Thinking on a new syntax for #Scheme. Distinguishing feature: insignificant indentation! Because it’s hard to edit #Wisp in ed.

@aartaka Since Scheme is in some respects a dialect of ALGOL, just replace all the parens with BEGIN/END, & any uppercased symbol has an implicit BEGIN.

DEFINE tf LAMBDA BEGIN test END
IF EQUAL? test #t END
DISPLAY "yes" END
DISPLAY "no" END
END END END

#scheme #algol #end

@mdhughes that’s almost what I have in mind, though I do include some shortcuts and prettifications in my idea.

@mdhughes

But, does that mean the majority of 'modern' programming languages are all descendant of ALGOL?

That is very interesting. I read some ALGOL code and I love them.

@aartaka

@restorante @aartaka Pretty much, but most just took the control structures from ALGOL, not lexical scoping or function references. Scheme got all of it.

Like, C is a mix of ASM & ALGOL, & some FORTRAN-isms.

@mdhughes @restorante @aartaka
I have to wonder how much Smalltalk got.

@kirtai @mdhughes @restorante @aartaka Smalltalk's control structures are pretty much all higher-order polymorphic functions.

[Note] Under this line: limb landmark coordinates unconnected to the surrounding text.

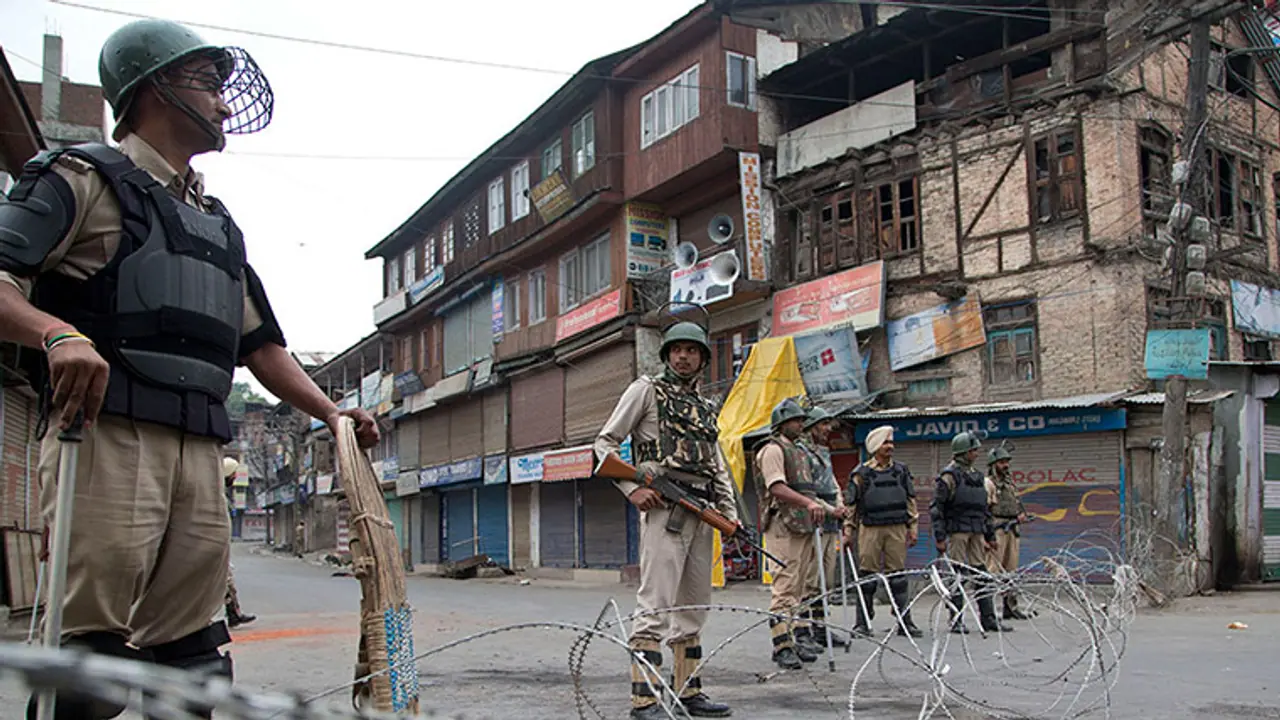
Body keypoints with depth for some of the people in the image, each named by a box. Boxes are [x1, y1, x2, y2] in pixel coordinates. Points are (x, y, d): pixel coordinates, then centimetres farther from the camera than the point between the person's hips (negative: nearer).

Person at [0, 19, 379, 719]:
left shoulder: (218, 223, 28)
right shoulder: (85, 177, 6)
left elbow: (259, 341, 28)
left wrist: (330, 411, 17)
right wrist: (57, 333, -27)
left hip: (199, 448, 7)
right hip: (106, 431, -7)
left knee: (192, 654, 6)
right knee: (92, 647, -10)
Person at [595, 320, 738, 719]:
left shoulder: (706, 407, 22)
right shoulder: (647, 390, 5)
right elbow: (605, 443, 0)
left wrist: (730, 510, 10)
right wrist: (632, 488, -12)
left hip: (702, 514, 7)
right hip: (664, 508, -7)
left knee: (693, 607, 11)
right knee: (656, 605, -12)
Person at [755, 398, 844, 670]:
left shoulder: (799, 452, 25)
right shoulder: (773, 449, -5)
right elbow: (777, 488, -19)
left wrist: (830, 510, 21)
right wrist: (809, 503, -30)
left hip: (804, 525, 9)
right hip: (783, 526, -9)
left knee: (798, 587, 11)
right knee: (785, 585, -10)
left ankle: (799, 639, 15)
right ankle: (782, 645, -9)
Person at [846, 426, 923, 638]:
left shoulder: (901, 471, 13)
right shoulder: (861, 473, 3)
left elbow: (910, 500, 16)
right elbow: (852, 503, 4)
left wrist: (913, 527, 9)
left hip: (897, 528, 3)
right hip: (870, 529, -2)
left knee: (898, 574, 4)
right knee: (867, 575, -1)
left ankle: (905, 622, 9)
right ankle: (862, 622, 6)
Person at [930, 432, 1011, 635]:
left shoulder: (977, 475, 17)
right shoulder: (949, 475, -7)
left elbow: (984, 508, 23)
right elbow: (936, 507, -11)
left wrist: (990, 535, 20)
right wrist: (939, 537, -15)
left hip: (976, 532, 7)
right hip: (957, 530, -7)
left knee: (981, 573, 7)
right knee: (957, 574, -3)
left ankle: (988, 618, 11)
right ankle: (956, 621, 3)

I mean, it's a functional language in OO-clothing, so I'd call it quite far from ALGOL.

My modern favorite Lisp-with-ALGOL syntax is Elixir, btw. And don't forget that LISP 2, which never happened, was slated to have ALGOL syntax so you're standing on the shoulders of giants if you do that :-)

@cdegroot @mdhughes @restorante @aartaka
It's a pity we tend to stand on each other's feet instead 

@restorante that’s why Lisp programmers sometimes say “ALGOL family” when speaking of the other camp. And calling Common Lisp loop macro “ALGOL-like.”